For purposes of clarity, and in no way limiting the scope of the teachings, unless otherwise indicated, all numbers expressing quantities, percentages or proportions, and other numerical values recited herein, should be interpreted as being preceded in all instances by the term “about.” Accordingly, the numerical parameters recited in the present specification are approximations that may vary depending on the desired outcome. For example, each numerical parameter may be construed in light of the number of reported significant digits and by applying ordinary rounding techniques.

EXAMPLES
Example 1. Evaluation of CD4 Vs. CD8 Car T Cells Comprising Bicistronic Inhibitory Chimeric Antigen Receptor (iCAR)/Activating Chimeric Antigen Receptor (aCAR) Constructs
Introduction

This example provides the results related to evaluation of CD4 and CD8 CAR T cells comprising bicistronic inhibitory chimeric antigen receptor (iCAR)/activating chimeric antigen receptor (aCAR) constructs in order to develop cancer therapeutics for use in safely targeting tumors that have lost genomic segments encoding cell-membrane proteins with polymorphic protein coding changes). Data provided in the example and figures include evaluation of purity and CAR expression of CD4 CAR T cells, evaluation of CD4 and CD8 CAR T cells for efficacy and protection, and evaluation of CD4 and CD8 CAR T cells for cytokine secretion.

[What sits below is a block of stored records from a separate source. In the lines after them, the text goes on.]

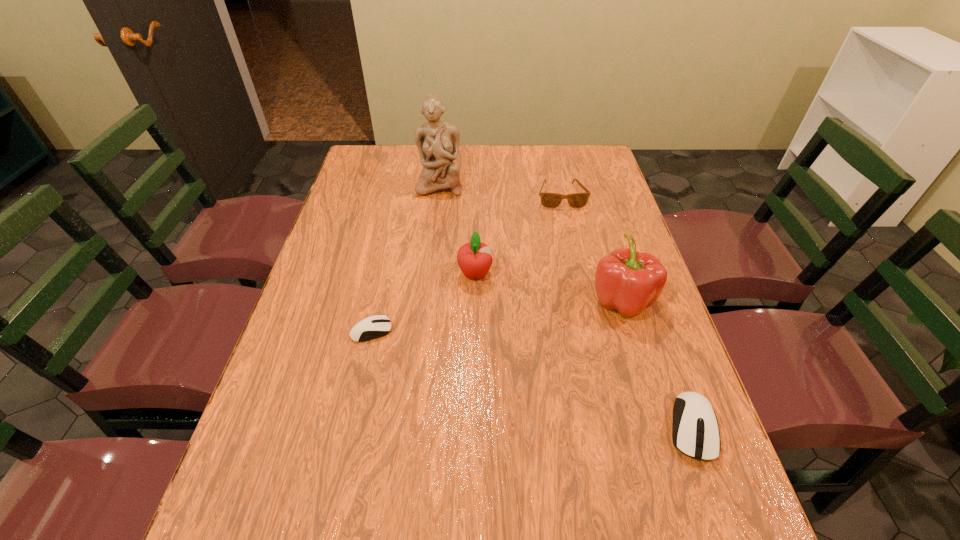
Locate an element on the screen. The height and width of the screenshot is (540, 960). pepper at the right edge is located at coordinates (626, 280).

The image size is (960, 540). I want to click on object positioned at the near right corner, so click(695, 432).

In the image, there is a desktop. At what (x,y) coordinates should I click in order to perform the action: click on vacant space at the far edge. Please return your answer as a coordinate pair (x, y). Looking at the image, I should click on (528, 147).

In order to click on free region at the left edge of the desktop in this screenshot , I will do `click(352, 220)`.

The image size is (960, 540). Find the location of `vacant space at the far left corner of the desktop`. vacant space at the far left corner of the desktop is located at coordinates (374, 161).

The height and width of the screenshot is (540, 960). In order to click on vacant space at the far right corner in this screenshot , I will do `click(602, 173)`.

Locate an element on the screen. This screenshot has width=960, height=540. vacant area between the fifth shortest object and the nearer mouse is located at coordinates (657, 363).

I want to click on vacant space that is in between the shorter mouse and the fifth shortest object, so click(496, 315).

Where is `free space that is in between the taller mouse and the fifth shortest object`? This screenshot has width=960, height=540. free space that is in between the taller mouse and the fifth shortest object is located at coordinates (657, 363).

The height and width of the screenshot is (540, 960). Find the location of `vacant space that is in between the figurine and the sunglasses`. vacant space that is in between the figurine and the sunglasses is located at coordinates (500, 191).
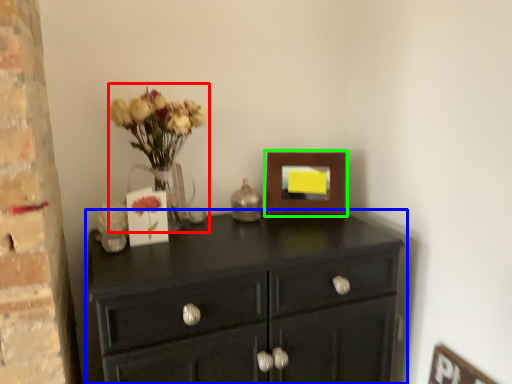
Question: Which object is positioned farthest from floral arrangement (highlighted by a red box)? Select from chest of drawers (highlighted by a blue box) and picture frame (highlighted by a green box).

Choices:
 (A) chest of drawers
 (B) picture frame

Answer: (B)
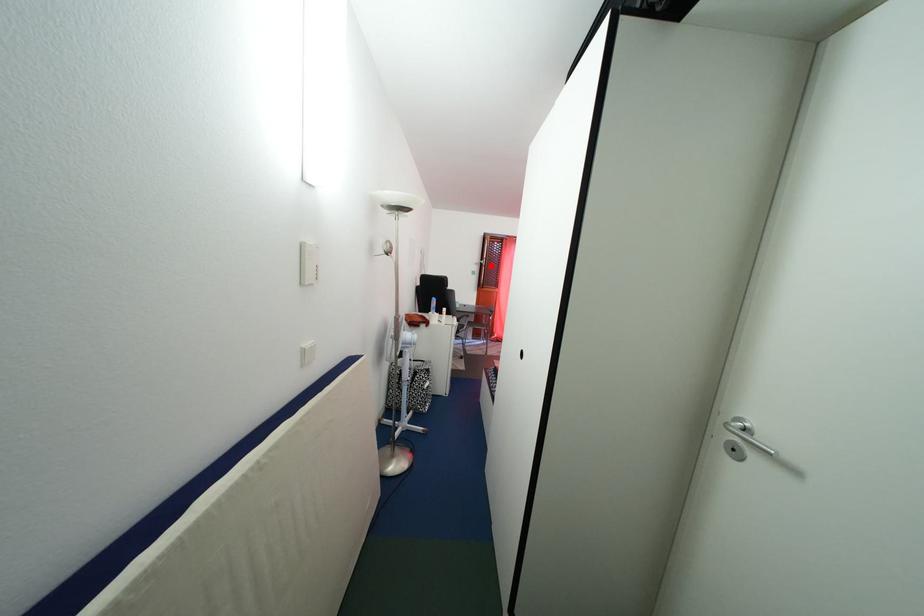
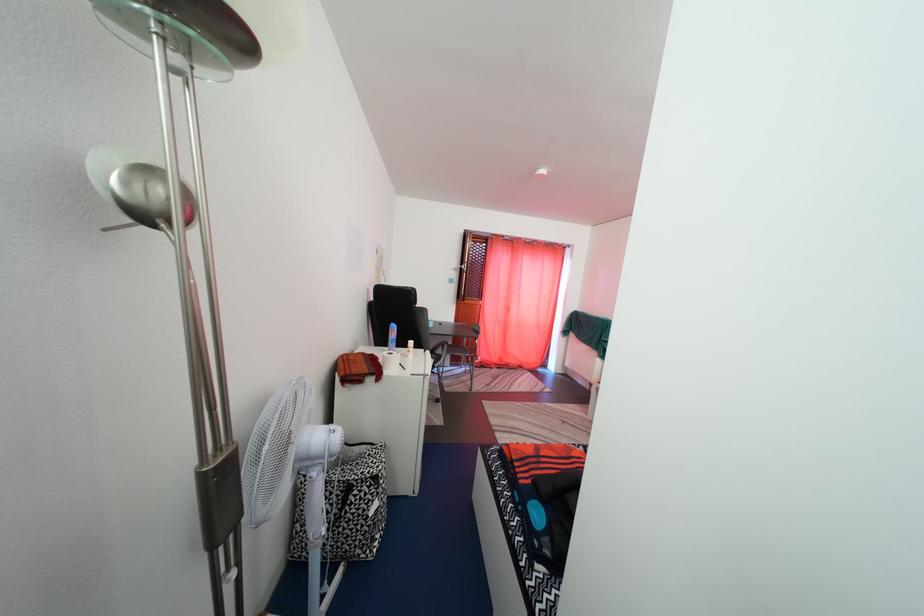
In the second image, find the point that corresponds to the highlighted location in the first image.

(470, 270)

CD4 CAR T cells were validated for efficacy and conferred complete protection. These findings were consistent across different donors; iCAR scFv, hinge and transmembrane domains, and iDomain; isolation time (day 0, day 14); fresh and thawed effector cells and several target cell lines. See FIGS. 1-22 as well as Tables 1-22 for illustrative design and evaluation of examples of iCAR and aCAR constructs as described herein, as well as sequences thereof, in unsorted/untouched, CD4, and CD8 cells.

Materials and Methods
PBMC Purification

Leukocyte enriched samples were acquired from The Sheba Medical Center blood bank, diluted with equal volumes of PBS and loaded on Ficoll-Paque PLUS (GE Healthcare) for density-based cell separation. Preparation was according to manufacturer's protocol. Mononuclear cells were collected from the plasma/Ficoll interface, washed several times and resuspended in Cryostor CS10 (Merck).

EasySep™ Human CD4+ T Cell Isolation

Primary blood mononuclear cells (PBMCs) were thawed and viable cells enumerated using a Countess Automated Cell Counter (Invitrogen). The PBMC sample was prepared within the volume range of 0.5-2 mL at a cell concentration of 5.0E+07 cells/mL in a 5 mL polystyrene round-bottom tube. EasySep™ Dextran EasySep™ Direct Human CD4+ T Cell Isolation Cocktail (StemCell Technologies) was added to the cells at a concentration of 50 μL/mL of sample, mixed and incubated for 5 minutes at room temperature. RapidSpheres™ (StemCell Technologies) were then vortexed for 30 seconds until particles appeared evenly dispersed, then added to the sample at 50 μL/mL of sample and mixed. The tube was placed into the EasyEights™ magnet and incubated for 10 minutes at room temperature. The CD4+ T cell enriched cell suspension was then carefully pipetted into a new 5 mL polystyrene round-bottom tube and placed into the magnet and incubated for 10 minutes at room temperature for a second separation. The enriched cell suspension was carefully pipetted into a new 5 mL polystyrene round-bottom tube. Isolated cells were ready for use.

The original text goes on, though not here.